§ **YOUR TASKS**:
a) Translate this sentence from the informative review into Spanish: "On July 16, 2008, GV Mandataria de Valores S.A. was registered with the Corporation Control Authority."
b) Output the part of the informative review that begins at the words "Grupo Financiero Galicia" and stops after the words "securities trading operations.".

§ **TEXT PASSAGE**:
Grupo Financiero Galicia S.A.
“Sociedad no Adherida al Régimen Estatutario Optativo
de Oferta Pública de Adquisición Obligatoria”
Informative Review as of March 31, 2011 and 2010
(Figures Stated in Thousands of Pesos (AR$) and U.S. Dollars (US$))

o  
As of March 31, 2011, Galval Agente de Valores S.A. had recorded income for US$254, with a recorded net loss of US$193.

o  
It is expected that, if customers were to start looking for investments in the market that were more profitable than conservative positions, this would have a positive impact on the increase in income from fees from securities trading operations.

·  
GV Mandataria de Valores S.A.

o  
On July 16, 2008, GV Mandataria de Valores S.A. was registered with the Corporation Control Authority.

o  
The equity investment held by the Company in this company is 90%, while the remaining 10% interest is held by Galval Agente de Valores S.A.

o  
This company's main purpose is to represent, act as agent for and carry out other brokerage activities of any sort on behalf of, both domestic and foreign companies.

o  
In December 2008, this company entered into an agreement to act as agent of Galval Agente de Valores S.A., which is currently the only activity that it carries out.

o  
Income from services amounted to AR$782 for the fiscal period commenced January 1, 2011 and ended March 31, 2011, with a pretax net income of AR$60.

o  
This company’s outlook for fiscal year 2011 is linked to the development of the Argentine economy, and particularly the evolution of the financial system.


Autonomous City of Buenos Aires, May 10, 2011.

§ **RECORDED DATA**:

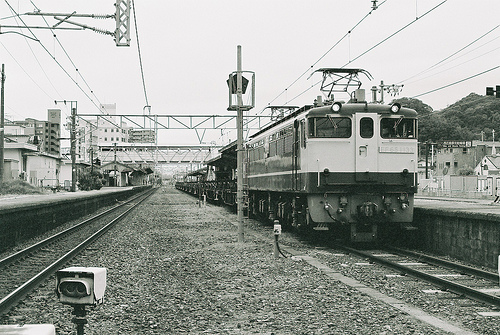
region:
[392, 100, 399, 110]
the left headlight of the train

§ **RESPONSES BY TASK**:
a) El 16 de julio de 2008, GV Mandataria de Valores S.A. fue inscripta ante la Autoridad de Control de Sociedades.

b)
Grupo Financiero Galicia S.A.
“Sociedad no Adherida al Régimen Estatutario Optativo
de Oferta Pública de Adquisición Obligatoria”
Informative Review as of March 31, 2011 and 2010
(Figures Stated in Thousands of Pesos (AR$) and U.S. Dollars (US$))

o  
As of March 31, 2011, Galval Agente de Valores S.A. had recorded income for US$254, with a recorded net loss of US$193.

o  
It is expected that, if customers were to start looking for investments in the market that were more profitable than conservative positions, this would have a positive impact on the increase in income from fees from securities trading operations.